> [REQUIRED WORK]
- a) Answer these questions from the figure legends on cell circuits:
(i) What manages the flow in the open-flow computation device?
(ii) For how long and at what temperature were the Buffer cells left to compute?
(iii) Which three inputs were added to the chambers?
- b) Carry on the figure legends on cell circuits from their last line.

*** Opening of QUOTED PASSAGE ***

Fig 3. Design and in vivo implementation of a 3-input majority rule.

(A) Schematic representation and spatial organization of the cells in the majority rule using OL₃ and the optional Buffer Layer cells (left), or OL₁ (right). (B) Image of the open-flow computation device for one combination of inputs. The device contains three chambers that are connected to a final chamber that contains BL cells. The flow in the circuit is managed by an air pump. (C) Truth table (left), microscope images (middle) and percentage of GFP-positive cells (right). Cells were mixed proportionally in the corresponding chamber as described in Fig 3A. Different combinations of inputs (dexamethasone (DEX), 17-β-estradiol (EST) and progesterone (PRO)) were added at the same time to the three chambers. Grey refers to the implementation of all the combination of the majority rule circuits using the open-flow computation device. After computing, for each combination of inputs, valves were open and output liquid from the three chambers was collected into a BL cell chamber containing Buffer cells and let them compute for 4 h at 30°C. The percentage of GFP positive BL cells was analyzed using FACS and cells were also collected for microscopic analysis. Data represent the mean and standard error of three independent experiments. Green refers to the circuit implemented as a biosensor using OL₁. Here, after computing, the percentage of GFP positive cells in each chamber was analyzed using FACS and cells were also collected for microscopic analysis. Data were analyzed and processed as described in Material and Methods and in S11 Fig and represent the mean and standard error of the chamber with highest % of positive cells from three independent experiments.

Fig 4. Design and in vivo implementation of a 4-input comparator.

*** Close of QUOTED PASSAGE ***
*** Opening of SOURCE INFORMATION ***

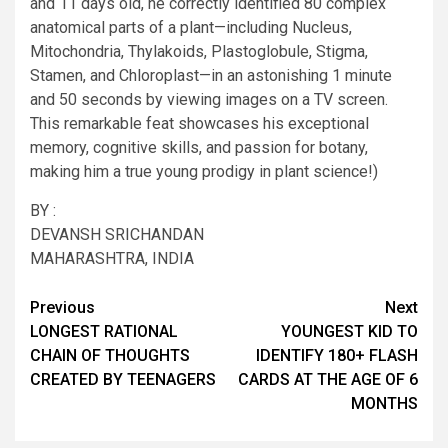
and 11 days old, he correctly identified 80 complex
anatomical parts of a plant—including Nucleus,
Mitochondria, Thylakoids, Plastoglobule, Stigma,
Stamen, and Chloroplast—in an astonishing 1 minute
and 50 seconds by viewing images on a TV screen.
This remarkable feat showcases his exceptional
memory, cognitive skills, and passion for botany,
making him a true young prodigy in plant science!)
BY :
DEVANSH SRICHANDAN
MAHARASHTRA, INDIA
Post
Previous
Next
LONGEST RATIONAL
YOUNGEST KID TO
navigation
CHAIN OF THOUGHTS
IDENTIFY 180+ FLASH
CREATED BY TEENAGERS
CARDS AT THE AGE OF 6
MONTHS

*** Close of SOURCE INFORMATION ***
*** Opening of SOURCE INFORMATION ***

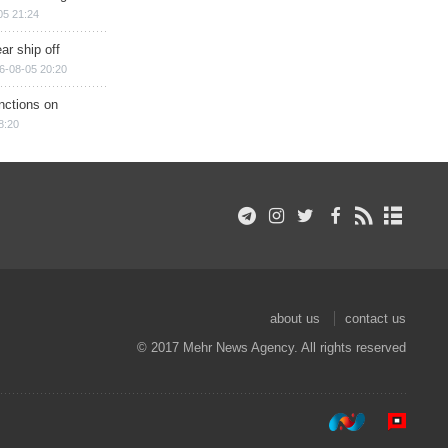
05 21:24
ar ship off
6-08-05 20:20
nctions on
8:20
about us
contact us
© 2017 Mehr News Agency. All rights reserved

*** Close of SOURCE INFORMATION ***
*** Opening of SOURCE INFORMATION ***

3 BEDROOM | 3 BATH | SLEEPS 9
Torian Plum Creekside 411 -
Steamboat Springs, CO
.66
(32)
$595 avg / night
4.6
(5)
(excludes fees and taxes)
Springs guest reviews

*** Close of SOURCE INFORMATION ***

> [EXERCISE RESPONSES]
- a)
(i) An air pump.
(ii) For 4 h at 30°C.
(iii) Dexamethasone (DEX), 17-β-estradiol (EST) and progesterone (PRO).

- b)
(A) Schematic representation and spatial distribution of the cells used in the 2 bit magnitude comparator. (B) Truth table (left), microscope images (middle) and percentage of FACS fluorescent-positive cells (right). Cells were mixed proportionally and combinations of four inputs (17-β-estradiol (EST), a₁; doxycycline (DOX), a₀; progesterone (PRO), b₁; and dexamethasone (DEX), b₀) were added simultaneously to the six chambers. After computing, for each combination of inputs, the percentage of GFP or mCherry positive cells from the corresponding three chambers were analyzed using FACS. Green (GFP) and red (mCherry, (mCh) bars represent output quantification (A>B red; A<B green; A = B no signal). Data represent the mean and standard error of the chamber with highest % of positive cells from three independent experiments.

Fig 5. Design and in vivo implementation of a 6-input multiplexer (MUX 4-to-1).

(A) Schematic representation of the input stimuli (I₀-I₃) and selectors (S₀-S₁) in the MUX 4-to-1 circuit. (B) Schematic representation and spatial distribution of the cells used in the MUX 4-to-1 circuit. (C) Truth table (bottom) and percentage of GFP-positive cells analyzed by FACS (top). Cells were mixed proportionally and treated with a combination of progesterone (PRO; selector 0, S₀), doxycycline (DOX; selector 1, S₁), aldosterone (ALD; input 0, I₀, violet), C. albicans α-factor (αCA; input 1, I₁, pink), 17-β-estradiol (EST; input 2, I₂, orange), and dexamethasone (DEX; input 3, I₃, yellow). After computing, for each combination of inputs, the percentage of GFP positive cells from the four chambers was analyzed using FACS. Data represent the mean and standard error of the chamber with highest % of positive cells from three independent experiments.